-- Material for this exercise --
==================================================

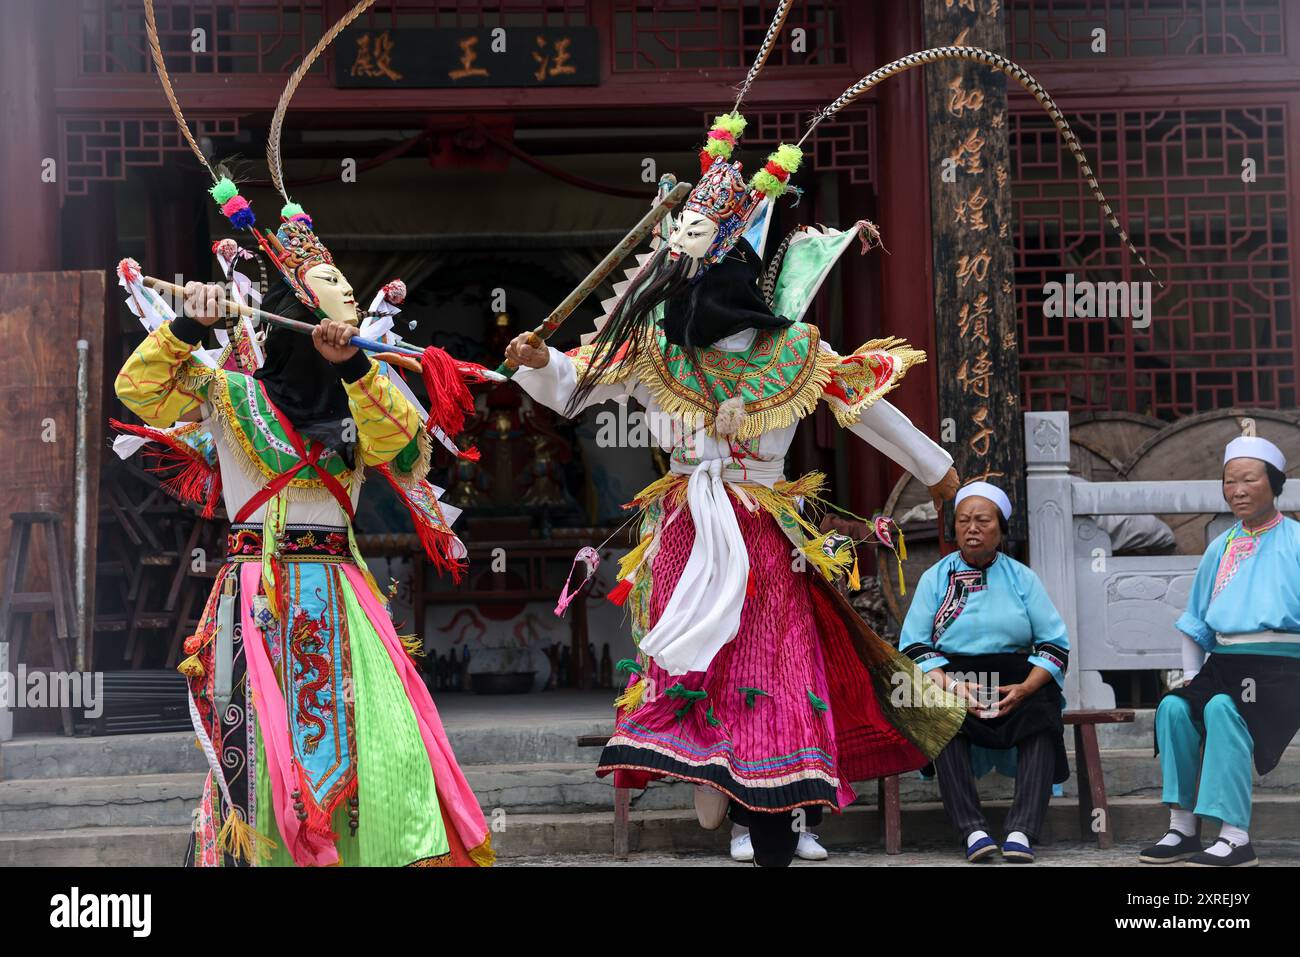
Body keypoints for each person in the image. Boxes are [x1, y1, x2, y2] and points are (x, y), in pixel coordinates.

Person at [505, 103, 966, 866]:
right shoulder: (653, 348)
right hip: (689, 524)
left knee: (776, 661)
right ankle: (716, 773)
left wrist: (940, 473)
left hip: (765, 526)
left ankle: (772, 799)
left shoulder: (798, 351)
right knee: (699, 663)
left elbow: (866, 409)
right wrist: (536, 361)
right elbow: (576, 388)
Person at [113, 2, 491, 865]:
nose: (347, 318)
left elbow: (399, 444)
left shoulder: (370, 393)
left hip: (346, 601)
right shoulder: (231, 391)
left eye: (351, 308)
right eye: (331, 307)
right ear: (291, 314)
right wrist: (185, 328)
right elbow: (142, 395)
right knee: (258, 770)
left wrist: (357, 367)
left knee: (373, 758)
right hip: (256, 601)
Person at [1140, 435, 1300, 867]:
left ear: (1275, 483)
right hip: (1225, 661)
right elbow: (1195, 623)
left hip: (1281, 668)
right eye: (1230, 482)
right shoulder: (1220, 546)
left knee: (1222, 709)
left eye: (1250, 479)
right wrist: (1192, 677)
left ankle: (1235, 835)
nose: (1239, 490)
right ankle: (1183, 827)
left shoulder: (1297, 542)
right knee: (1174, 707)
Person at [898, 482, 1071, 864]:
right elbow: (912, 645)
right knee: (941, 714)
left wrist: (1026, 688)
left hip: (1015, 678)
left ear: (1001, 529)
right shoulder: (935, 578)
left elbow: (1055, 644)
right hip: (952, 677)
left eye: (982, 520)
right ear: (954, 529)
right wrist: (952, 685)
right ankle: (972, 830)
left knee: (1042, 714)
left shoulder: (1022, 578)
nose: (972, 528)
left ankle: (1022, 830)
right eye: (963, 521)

==================================================

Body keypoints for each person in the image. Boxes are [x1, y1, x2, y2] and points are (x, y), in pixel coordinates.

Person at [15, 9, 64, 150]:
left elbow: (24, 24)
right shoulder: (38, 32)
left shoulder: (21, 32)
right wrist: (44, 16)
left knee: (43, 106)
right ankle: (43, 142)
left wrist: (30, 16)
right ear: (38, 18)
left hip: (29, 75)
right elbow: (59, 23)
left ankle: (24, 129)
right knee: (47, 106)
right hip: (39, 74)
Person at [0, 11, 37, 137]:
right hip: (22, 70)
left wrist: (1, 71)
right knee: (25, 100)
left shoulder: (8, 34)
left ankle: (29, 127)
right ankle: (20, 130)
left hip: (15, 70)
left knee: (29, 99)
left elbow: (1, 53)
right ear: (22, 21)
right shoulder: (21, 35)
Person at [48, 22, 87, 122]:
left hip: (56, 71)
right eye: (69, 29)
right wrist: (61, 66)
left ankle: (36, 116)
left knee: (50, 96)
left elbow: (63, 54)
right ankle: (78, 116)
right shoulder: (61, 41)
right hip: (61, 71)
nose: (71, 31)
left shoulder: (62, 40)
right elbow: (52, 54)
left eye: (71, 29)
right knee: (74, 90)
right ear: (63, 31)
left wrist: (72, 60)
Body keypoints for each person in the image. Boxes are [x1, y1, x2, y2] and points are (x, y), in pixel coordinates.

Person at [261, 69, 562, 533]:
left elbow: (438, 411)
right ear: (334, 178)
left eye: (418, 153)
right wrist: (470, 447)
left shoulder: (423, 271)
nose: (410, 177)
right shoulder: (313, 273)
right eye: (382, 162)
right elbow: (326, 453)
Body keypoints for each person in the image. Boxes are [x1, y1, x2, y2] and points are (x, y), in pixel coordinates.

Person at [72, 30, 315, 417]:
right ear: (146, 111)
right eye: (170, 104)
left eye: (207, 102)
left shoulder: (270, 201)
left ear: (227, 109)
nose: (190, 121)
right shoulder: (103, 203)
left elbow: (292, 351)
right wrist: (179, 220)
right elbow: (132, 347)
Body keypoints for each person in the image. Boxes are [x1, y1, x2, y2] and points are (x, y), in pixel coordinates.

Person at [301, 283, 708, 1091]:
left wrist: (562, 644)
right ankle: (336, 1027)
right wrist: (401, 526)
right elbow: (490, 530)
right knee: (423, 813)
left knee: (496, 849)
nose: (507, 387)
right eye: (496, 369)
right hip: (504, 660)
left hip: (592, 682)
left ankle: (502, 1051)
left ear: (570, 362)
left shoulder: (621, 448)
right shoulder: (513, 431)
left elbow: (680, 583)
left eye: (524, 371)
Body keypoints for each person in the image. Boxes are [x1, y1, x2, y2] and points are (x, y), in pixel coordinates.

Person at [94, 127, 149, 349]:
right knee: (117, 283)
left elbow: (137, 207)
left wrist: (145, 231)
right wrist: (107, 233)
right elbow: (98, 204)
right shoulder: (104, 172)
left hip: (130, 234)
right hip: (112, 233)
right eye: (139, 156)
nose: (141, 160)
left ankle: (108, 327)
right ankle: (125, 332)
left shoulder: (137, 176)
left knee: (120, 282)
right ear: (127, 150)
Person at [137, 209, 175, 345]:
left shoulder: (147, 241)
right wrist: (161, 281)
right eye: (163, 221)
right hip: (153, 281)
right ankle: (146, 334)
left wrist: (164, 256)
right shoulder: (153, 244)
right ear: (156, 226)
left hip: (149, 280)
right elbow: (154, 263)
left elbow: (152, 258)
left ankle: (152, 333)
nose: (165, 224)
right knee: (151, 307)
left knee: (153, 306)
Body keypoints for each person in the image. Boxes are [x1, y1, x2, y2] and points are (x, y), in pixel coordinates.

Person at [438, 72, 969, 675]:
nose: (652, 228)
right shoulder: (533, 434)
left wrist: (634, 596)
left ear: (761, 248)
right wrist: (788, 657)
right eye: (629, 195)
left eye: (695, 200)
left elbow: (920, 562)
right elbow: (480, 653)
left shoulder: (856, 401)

==================================================

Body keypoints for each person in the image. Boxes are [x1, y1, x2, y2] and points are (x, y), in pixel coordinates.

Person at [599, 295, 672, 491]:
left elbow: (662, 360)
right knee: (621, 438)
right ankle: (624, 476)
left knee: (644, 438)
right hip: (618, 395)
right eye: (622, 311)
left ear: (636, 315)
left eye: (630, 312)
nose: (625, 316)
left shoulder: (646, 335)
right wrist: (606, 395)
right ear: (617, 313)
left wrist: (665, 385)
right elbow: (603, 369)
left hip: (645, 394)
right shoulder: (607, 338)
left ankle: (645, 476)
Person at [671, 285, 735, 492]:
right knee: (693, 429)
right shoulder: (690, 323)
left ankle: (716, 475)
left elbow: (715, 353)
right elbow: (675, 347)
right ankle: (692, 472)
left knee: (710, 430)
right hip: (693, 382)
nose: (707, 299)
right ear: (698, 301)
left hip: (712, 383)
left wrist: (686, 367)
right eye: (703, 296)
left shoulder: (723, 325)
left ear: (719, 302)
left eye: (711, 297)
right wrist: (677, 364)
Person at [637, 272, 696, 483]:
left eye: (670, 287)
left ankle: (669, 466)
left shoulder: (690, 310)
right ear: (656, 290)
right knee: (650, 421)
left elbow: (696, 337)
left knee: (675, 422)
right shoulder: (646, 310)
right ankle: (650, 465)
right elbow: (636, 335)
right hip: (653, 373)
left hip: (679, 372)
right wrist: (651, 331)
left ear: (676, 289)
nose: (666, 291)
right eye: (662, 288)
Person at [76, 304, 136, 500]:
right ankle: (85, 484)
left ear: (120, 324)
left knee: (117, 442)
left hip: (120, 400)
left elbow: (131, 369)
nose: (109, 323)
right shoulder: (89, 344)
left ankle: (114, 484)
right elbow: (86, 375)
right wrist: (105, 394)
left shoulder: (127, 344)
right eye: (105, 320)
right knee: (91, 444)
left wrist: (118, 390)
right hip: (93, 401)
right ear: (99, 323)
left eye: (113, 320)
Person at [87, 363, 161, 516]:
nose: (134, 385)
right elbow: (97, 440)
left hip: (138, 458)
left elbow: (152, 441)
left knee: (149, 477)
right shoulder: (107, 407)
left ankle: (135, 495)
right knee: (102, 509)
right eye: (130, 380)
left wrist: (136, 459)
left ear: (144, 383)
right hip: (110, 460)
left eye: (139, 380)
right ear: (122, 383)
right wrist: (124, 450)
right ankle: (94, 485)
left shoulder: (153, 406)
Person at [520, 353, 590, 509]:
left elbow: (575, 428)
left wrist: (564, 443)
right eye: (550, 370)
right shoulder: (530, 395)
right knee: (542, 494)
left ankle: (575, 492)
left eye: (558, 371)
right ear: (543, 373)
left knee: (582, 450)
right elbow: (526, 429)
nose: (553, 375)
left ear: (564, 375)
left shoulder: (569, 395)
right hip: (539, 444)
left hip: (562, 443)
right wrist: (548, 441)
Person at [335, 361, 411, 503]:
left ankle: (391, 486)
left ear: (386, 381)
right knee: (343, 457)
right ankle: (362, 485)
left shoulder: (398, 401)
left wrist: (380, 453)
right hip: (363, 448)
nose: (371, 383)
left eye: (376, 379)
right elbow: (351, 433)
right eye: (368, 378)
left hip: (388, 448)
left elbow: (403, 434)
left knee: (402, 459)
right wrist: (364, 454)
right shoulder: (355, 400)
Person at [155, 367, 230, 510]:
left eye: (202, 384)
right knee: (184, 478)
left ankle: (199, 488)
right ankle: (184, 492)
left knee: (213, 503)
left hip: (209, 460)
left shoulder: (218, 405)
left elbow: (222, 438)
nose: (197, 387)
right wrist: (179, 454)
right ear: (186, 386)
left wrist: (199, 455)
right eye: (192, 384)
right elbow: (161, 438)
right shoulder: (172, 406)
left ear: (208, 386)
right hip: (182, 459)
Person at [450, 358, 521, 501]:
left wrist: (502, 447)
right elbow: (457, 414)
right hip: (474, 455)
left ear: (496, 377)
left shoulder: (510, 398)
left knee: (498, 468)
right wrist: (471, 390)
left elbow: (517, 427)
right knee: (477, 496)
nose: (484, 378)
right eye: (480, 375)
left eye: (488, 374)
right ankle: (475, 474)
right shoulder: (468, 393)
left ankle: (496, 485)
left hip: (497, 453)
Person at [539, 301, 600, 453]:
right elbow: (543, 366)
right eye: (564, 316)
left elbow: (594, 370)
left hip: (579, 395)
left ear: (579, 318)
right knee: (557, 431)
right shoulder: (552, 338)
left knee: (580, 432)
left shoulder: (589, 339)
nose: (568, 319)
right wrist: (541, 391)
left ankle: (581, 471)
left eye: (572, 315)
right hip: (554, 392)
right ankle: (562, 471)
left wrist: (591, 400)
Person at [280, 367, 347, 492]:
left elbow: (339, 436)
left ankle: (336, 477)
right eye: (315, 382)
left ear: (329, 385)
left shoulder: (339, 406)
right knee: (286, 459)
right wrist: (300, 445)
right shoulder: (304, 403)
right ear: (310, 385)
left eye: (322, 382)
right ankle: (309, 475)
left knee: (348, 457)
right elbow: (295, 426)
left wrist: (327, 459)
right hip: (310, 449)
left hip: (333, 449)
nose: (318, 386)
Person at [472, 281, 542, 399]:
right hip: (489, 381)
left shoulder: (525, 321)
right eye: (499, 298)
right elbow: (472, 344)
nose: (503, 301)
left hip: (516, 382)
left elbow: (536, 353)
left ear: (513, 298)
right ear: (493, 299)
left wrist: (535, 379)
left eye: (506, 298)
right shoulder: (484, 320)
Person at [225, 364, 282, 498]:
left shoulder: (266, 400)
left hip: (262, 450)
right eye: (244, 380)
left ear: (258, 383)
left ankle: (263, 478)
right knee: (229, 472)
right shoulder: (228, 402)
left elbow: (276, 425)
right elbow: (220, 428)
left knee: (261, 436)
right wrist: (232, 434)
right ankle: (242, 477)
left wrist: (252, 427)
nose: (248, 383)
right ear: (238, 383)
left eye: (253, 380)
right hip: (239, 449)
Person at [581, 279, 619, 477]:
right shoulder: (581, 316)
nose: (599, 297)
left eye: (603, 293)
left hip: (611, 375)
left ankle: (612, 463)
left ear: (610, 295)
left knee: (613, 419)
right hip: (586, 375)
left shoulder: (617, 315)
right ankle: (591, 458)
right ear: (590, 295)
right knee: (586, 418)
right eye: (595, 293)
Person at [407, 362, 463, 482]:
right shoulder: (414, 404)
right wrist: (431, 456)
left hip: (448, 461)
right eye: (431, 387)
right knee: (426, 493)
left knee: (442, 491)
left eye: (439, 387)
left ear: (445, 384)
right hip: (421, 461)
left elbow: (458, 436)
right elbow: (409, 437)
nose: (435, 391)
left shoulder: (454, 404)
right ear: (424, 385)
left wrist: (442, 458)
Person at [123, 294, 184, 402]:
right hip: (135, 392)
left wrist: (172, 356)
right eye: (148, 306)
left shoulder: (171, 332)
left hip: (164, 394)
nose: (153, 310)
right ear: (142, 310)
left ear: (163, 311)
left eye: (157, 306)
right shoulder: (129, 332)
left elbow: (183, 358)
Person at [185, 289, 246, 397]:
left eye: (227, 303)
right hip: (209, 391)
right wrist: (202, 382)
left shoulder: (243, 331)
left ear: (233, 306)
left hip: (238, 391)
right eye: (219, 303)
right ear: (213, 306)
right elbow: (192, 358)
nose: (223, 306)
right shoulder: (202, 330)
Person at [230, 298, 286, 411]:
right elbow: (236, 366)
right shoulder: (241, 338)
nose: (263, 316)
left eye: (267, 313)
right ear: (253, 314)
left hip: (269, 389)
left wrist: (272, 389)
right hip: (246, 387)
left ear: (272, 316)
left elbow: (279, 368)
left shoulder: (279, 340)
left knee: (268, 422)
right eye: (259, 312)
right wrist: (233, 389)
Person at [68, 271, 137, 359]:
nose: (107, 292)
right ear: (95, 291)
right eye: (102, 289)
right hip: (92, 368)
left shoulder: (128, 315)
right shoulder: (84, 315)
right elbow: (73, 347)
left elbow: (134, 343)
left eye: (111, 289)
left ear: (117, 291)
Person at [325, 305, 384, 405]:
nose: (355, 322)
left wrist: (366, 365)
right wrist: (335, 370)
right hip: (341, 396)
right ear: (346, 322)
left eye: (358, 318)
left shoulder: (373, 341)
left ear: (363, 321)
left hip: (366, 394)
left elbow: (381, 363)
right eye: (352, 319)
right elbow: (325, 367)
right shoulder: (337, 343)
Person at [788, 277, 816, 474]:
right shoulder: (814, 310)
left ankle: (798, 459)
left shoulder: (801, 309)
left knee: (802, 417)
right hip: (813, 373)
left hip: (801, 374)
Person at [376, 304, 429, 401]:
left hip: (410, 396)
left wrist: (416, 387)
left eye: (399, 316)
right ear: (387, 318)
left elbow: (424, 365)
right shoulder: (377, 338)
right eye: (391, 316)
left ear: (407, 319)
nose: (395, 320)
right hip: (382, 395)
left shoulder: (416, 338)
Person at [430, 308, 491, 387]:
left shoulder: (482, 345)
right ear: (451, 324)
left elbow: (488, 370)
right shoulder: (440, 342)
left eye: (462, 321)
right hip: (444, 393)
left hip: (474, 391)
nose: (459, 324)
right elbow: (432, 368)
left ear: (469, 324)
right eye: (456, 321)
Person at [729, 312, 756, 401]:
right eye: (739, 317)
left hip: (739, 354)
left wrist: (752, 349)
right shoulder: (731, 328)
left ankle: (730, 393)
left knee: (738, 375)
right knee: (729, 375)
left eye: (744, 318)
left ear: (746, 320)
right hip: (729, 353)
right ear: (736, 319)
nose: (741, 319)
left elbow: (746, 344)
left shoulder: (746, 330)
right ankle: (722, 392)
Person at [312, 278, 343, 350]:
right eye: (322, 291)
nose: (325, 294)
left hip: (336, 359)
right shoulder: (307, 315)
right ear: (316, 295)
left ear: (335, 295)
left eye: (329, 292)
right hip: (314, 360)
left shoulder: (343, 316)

==================================================

-- Problem requirements --
Reproduce exactly the section above that begins at the line containing "left ankle: (152, 333)" and ends at the line containing "left shoulder: (856, 401)", leaving out all other lines.

-- Task output --
left ankle: (152, 333)
nose: (165, 224)
right knee: (151, 307)
left knee: (153, 306)
Body keypoints for each person in the image. Boxes are [x1, y1, x2, y2] and points are (x, y), in pixel coordinates.

Person at [438, 72, 969, 675]:
nose: (652, 228)
right shoulder: (533, 434)
left wrist: (634, 596)
left ear: (761, 248)
right wrist: (788, 657)
right eye: (629, 195)
left eye: (695, 200)
left elbow: (920, 562)
right elbow: (480, 653)
left shoulder: (856, 401)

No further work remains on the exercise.